Anche quest’anno Canosa di Puglia ha aderito alla Giornata Nazionale del Fiocchetto Lilla, illuminando il monumentale sito archeologico di San Leucio dal 9 al 15 marzo. L’iniziativa, promossa dall’ASL BT, mira a sensibilizzare la popolazione sui Disturbi del Comportamento Alimentare (DCA), coinvolgendo in particolar modo gli studenti che hanno preso parte ad un’iniziativa di informazione e confronto presso la Biblioteca Comunale “G. Bovio”. L’Amministrazione Comunale, sensibile e attenta a iniziative lodevoli come questa ha inteso, attraverso un gesto simbolico e pregno di significato, mostrare vicinanza e sostegno a tutti coloro che, quotidianamente, lottano contro patologie complesse e spesso silenziose. Per l’occasione è stata ringraziata la Fondazione Archeologica Canosina per la collaborazione nell’installazione e illuminazione dei monumenti del Parco Archeologico di San Leucio.

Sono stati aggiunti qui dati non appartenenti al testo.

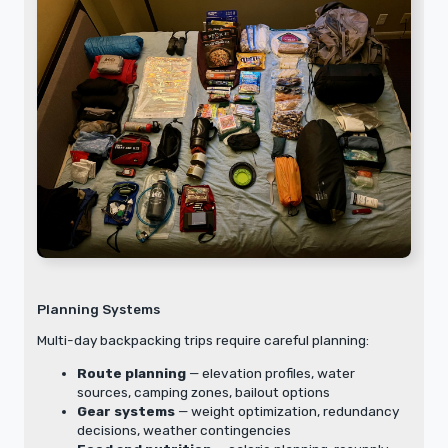
Planning Systems
Multi-day backpacking trips require careful planning:
Route planning
— elevation profiles, water
sources, camping zones, bailout options
Gear systems
— weight optimization, redundancy
decisions, weather contingencies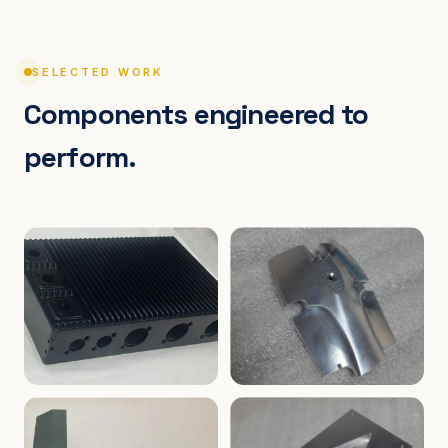
SELECTED WORK
Components engineered to
perform.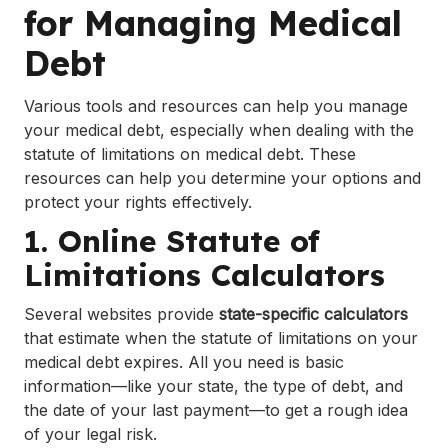
for Managing Medical
Debt
Various tools and resources can help you manage
your medical debt, especially when dealing with the
statute of limitations on medical debt. These
resources can help you determine your options and
protect your rights effectively.
1. Online Statute of
Limitations Calculators
Several websites provide
state-specific calculators
that estimate when the statute of limitations on your
medical debt expires. All you need is basic
information—like your state, the type of debt, and
the date of your last payment—to get a rough idea
of your legal risk.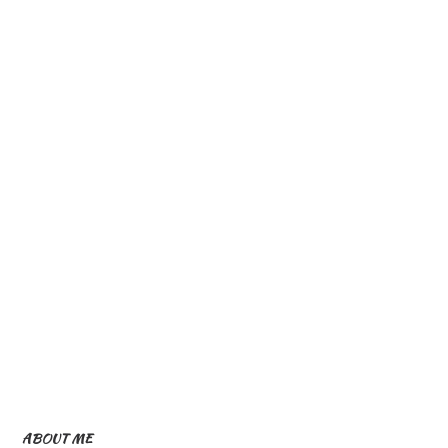
ABOUT ME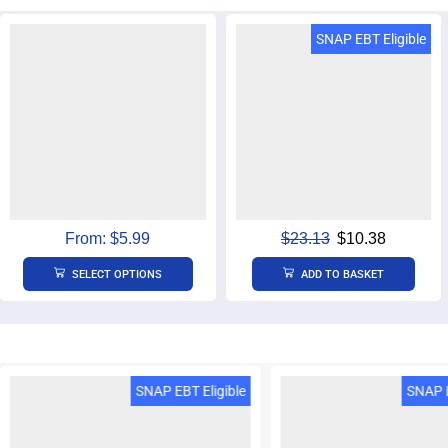
SNAP EBT & EBT Cash
SNAP EBT Eligible
Eligible
From:
$
5.99
$
23.13
$
10.38
SELECT OPTIONS
ADD TO BASKET
SNAP EBT Eligible
SNAP E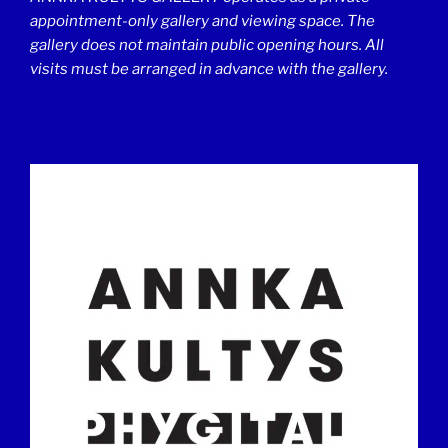
appointment-only gallery and viewing space. The
gallery does not maintain public opening hours. All
visits must be arranged in advance with the gallery.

Sui Disturbi del Comportamento Alimentare (DCA), più fonti riportano che ad “esserne colpita è principalmente la popolazione femminile, con un rapporto tra femmine e maschi di circa 9 a 1, anche se il numero dei maschi è in aumento soprattutto in età adolescenziale e pre-adolescenziale. Se non diagnosticati e trattati precocemente, i disturbi del comportamento alimentare aumentano il rischio di complicanze organiche rilevanti a carico di tutti gli organi e apparati dell’organismo, con rischio di cronicizzazione e, nei casi più severi, di mortalità, in particolare per quanto riguarda l’anoressia.” Per tale motivo è importante che, oltre agli operatori socio sanitari, anche familiari, amici, docenti e trainer sportivi sappiano riconoscere precocemente i segni di possibile allarme e indirizzino la persona a visite specialistiche e accertamenti diagnostici strettamente connessi alle patologie per prevenire i disturbi alimentari.